By way of a gradual but grinding process, most of the 58 tribal and linguistic groups became subdued, while seven have completely lost their sense of unique identity, their languages, their culture and entire heritage. Seven language groups died a tragic death. The Living Tongue Institute of Languages (in 2007) in partnership with the National Geographic Society listed among the dead languages of the world, Ajawa, Gamo-Ningi, Kubi and Mawa, Lere, Shau and Ziriya, all in present day Bauchi state of Nigeria.
These tribes whose descendants still exist could now be likened to bats, an animal that is neither a bird nor a mammal- without any clear identity. Members of these tribes who appear to be totally absorbed into the Hausa group, now speak Hausa and English fluently, yet they are neither Hausas nor Britons. They know who they are not, but they are not certain who they are, because the proof of any distinct group identity lies in their language and culture, both of which members of these once vibrant ethnic groups have totally lost. It is indeed a great disaster for one not to know where he is coming from.
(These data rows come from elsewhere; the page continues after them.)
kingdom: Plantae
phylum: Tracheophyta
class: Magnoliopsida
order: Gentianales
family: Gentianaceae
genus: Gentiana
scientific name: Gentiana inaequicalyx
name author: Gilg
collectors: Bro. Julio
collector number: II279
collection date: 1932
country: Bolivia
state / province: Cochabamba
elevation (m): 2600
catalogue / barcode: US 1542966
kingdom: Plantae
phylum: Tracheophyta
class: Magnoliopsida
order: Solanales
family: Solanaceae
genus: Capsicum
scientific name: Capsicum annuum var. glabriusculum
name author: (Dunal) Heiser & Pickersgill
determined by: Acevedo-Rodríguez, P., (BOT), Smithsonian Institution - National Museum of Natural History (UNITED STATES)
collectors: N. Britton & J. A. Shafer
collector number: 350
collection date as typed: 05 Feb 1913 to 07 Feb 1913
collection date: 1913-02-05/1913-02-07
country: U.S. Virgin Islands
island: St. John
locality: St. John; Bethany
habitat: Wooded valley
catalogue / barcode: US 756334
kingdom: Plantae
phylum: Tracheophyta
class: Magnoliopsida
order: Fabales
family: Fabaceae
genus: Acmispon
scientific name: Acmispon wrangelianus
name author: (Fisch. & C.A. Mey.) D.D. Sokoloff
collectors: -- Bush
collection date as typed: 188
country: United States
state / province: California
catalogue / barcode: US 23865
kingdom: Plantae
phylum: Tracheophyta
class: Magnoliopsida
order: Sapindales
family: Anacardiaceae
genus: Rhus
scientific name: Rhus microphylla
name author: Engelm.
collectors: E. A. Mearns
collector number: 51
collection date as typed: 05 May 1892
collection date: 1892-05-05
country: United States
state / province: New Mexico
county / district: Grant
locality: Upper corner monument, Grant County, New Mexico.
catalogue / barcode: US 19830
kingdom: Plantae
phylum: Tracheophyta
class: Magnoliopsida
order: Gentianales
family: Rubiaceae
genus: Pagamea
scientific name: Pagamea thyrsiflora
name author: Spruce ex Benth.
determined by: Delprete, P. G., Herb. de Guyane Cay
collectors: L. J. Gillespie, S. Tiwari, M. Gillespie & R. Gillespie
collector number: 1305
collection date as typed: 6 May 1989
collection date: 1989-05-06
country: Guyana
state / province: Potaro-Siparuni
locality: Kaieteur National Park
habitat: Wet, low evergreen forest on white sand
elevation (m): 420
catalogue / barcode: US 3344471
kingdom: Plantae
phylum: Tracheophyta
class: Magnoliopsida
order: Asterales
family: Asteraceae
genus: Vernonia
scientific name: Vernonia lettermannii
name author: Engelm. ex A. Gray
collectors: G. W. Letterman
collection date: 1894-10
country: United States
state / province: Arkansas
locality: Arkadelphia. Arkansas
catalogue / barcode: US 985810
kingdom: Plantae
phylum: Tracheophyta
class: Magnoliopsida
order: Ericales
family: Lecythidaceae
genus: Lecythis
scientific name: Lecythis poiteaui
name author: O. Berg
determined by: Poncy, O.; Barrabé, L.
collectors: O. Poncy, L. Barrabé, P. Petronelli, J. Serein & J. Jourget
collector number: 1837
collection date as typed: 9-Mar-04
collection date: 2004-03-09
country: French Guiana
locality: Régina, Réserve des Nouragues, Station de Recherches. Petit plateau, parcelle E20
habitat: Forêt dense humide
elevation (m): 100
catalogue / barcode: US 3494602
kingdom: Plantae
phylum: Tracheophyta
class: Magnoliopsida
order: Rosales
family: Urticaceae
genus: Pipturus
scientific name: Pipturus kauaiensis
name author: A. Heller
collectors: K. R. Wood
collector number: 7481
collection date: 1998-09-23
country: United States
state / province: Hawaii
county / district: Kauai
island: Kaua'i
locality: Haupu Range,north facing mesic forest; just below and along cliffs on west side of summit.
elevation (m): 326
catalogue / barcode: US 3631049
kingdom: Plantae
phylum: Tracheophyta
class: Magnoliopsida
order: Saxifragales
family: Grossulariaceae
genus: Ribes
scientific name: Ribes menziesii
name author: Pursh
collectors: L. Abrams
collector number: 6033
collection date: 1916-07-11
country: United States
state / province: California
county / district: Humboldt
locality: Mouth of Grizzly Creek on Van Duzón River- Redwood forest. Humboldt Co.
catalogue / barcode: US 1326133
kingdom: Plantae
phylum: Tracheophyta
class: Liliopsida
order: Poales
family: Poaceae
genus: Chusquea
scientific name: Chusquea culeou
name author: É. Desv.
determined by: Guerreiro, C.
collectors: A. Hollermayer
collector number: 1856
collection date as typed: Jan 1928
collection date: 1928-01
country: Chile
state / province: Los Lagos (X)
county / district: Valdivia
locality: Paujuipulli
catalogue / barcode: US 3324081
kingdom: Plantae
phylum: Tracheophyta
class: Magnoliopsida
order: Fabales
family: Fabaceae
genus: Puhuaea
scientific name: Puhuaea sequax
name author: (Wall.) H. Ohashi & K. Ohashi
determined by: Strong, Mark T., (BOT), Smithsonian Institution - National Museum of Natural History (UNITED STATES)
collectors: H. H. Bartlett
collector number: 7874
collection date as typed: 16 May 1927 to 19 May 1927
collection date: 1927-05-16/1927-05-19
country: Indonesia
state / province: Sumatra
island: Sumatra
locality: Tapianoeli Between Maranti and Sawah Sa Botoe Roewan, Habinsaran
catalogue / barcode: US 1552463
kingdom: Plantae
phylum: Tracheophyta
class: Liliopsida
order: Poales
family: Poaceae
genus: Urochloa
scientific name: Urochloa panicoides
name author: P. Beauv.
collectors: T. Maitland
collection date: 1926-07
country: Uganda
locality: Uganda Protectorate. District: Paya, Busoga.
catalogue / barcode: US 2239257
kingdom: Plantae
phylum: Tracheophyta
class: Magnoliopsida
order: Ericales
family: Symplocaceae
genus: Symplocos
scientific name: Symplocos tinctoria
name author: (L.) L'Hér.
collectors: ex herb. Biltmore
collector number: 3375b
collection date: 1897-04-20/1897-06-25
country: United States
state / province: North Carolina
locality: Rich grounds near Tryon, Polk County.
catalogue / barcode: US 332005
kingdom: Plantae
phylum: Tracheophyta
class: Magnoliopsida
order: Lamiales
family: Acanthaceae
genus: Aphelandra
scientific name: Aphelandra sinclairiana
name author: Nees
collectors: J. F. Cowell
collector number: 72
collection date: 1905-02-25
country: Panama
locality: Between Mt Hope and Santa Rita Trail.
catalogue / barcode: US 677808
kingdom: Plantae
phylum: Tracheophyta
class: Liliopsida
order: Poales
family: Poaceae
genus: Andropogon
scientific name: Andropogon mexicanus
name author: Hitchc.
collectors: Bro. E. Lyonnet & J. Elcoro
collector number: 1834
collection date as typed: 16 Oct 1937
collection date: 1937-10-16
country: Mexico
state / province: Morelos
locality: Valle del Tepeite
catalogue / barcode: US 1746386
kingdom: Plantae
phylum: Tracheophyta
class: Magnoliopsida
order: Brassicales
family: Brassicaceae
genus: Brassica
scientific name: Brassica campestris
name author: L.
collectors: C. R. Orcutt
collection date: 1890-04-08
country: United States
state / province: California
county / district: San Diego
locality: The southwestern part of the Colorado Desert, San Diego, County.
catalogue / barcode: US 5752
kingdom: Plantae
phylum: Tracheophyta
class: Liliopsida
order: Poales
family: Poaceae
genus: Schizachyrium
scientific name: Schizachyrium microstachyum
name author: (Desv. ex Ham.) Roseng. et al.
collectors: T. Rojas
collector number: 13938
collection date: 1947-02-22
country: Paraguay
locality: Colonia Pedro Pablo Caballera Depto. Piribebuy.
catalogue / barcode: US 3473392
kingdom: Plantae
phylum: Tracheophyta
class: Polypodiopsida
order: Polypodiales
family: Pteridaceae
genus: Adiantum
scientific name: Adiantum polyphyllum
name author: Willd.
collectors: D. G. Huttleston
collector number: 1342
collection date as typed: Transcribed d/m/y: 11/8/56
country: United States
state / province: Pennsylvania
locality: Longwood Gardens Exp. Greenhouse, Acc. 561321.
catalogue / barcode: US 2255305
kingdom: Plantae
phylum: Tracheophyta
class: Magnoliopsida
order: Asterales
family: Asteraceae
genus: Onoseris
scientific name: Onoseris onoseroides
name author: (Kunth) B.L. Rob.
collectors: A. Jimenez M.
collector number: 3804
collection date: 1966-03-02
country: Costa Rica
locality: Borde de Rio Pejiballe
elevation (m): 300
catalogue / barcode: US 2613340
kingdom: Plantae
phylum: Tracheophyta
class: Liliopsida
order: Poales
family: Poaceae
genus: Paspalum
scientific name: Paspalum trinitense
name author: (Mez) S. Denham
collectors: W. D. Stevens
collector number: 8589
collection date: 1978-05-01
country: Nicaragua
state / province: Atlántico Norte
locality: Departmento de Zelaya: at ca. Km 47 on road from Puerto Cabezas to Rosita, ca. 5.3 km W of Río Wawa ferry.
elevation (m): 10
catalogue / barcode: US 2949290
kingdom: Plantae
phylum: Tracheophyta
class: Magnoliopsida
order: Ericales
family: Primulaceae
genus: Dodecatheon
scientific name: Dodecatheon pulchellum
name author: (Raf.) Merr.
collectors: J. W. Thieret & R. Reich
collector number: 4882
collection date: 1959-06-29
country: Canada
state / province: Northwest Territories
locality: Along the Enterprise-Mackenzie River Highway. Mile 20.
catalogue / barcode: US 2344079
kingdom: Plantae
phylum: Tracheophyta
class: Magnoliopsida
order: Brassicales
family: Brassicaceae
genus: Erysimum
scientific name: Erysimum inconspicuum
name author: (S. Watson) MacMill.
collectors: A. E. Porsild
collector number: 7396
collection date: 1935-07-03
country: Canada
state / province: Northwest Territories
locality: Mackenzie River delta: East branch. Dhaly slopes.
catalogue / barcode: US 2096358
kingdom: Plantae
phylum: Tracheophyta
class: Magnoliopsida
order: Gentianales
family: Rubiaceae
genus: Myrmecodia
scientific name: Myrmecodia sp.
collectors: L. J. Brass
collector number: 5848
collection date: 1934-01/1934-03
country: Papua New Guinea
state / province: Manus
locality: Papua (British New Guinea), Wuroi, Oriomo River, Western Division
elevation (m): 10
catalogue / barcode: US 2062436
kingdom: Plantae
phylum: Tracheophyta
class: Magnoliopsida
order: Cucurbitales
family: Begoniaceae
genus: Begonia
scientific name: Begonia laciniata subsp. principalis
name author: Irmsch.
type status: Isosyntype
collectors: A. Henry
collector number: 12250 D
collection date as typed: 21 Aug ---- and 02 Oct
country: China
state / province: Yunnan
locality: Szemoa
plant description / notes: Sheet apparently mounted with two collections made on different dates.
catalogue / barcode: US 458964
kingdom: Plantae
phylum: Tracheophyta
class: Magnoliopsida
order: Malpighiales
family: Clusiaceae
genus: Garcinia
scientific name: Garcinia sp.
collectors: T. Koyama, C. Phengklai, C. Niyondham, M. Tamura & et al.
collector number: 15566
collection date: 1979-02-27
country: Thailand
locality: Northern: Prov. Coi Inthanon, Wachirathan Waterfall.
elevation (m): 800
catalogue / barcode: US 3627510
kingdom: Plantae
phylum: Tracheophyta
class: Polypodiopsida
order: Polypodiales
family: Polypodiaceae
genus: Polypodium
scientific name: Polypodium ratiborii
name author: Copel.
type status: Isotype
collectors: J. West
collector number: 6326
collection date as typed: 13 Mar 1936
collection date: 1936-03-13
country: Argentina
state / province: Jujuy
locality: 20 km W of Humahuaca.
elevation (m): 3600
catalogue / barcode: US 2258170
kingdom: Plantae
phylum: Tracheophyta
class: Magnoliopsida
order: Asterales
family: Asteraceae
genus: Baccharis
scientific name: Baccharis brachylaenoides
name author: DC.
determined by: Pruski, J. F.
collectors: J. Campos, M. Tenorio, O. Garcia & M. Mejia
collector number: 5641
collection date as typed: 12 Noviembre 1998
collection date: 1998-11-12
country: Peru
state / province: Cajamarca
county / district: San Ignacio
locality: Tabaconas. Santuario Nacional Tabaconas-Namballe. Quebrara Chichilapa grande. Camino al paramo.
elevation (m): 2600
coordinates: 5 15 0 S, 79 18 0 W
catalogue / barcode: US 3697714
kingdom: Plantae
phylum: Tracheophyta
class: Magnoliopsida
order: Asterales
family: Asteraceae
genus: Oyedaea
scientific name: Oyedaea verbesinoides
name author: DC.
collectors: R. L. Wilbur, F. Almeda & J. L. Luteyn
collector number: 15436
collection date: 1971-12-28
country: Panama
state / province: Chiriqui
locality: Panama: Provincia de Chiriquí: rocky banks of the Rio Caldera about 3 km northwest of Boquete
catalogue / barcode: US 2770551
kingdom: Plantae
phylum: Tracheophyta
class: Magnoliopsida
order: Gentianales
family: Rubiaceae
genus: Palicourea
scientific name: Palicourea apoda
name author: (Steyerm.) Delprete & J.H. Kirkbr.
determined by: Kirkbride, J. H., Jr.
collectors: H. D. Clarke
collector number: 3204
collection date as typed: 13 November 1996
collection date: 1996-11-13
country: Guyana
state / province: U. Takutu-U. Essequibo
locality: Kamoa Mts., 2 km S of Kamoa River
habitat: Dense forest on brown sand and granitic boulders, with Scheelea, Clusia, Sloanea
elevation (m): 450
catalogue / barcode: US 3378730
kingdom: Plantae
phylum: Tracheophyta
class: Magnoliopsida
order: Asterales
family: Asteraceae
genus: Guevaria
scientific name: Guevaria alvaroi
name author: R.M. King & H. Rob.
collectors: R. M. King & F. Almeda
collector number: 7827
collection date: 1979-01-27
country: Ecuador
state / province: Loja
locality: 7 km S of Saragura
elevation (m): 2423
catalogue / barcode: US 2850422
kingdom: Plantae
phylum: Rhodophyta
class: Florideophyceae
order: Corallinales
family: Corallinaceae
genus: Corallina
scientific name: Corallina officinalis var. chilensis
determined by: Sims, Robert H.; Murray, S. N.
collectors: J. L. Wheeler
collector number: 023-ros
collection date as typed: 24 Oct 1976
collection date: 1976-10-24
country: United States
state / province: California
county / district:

The fate that befell Ajawa, Gamo-Ningi, Kubi and Mawa, Lere, Shau and Ziriya is clearly staring other languages in the face, except the government and well meaning Nigerians wake up to their responsibilities. Except an attempt is made to reverse the decline in the use of mother tongue, even the so-called major languages may soon disappear. It is already happening gradually, particularly with the Igbo language. Igbo and Yoruba parents who would rather speak English and in some cases other languages to their children, at the detriment of their mother tongue, therefore denying their children the right to their heritage, must realize that they are not just doing a great dis service to their children but to humanity. This of course is not to suggest that children should not learn languages other than theirs. Professor Ngugi wa Thiong’o the author of “Weep Not Child” said: “ If you know all the languages of the world and you do know your language, that is enslavement, on the other hand, if you know your language and add all the other languages of the world, that is empowerment.”
•Greg. C. Ugbaja, a member of Subakwa Igbo, an Igbo language group, works for the International Centre for Journalist (ICFJ).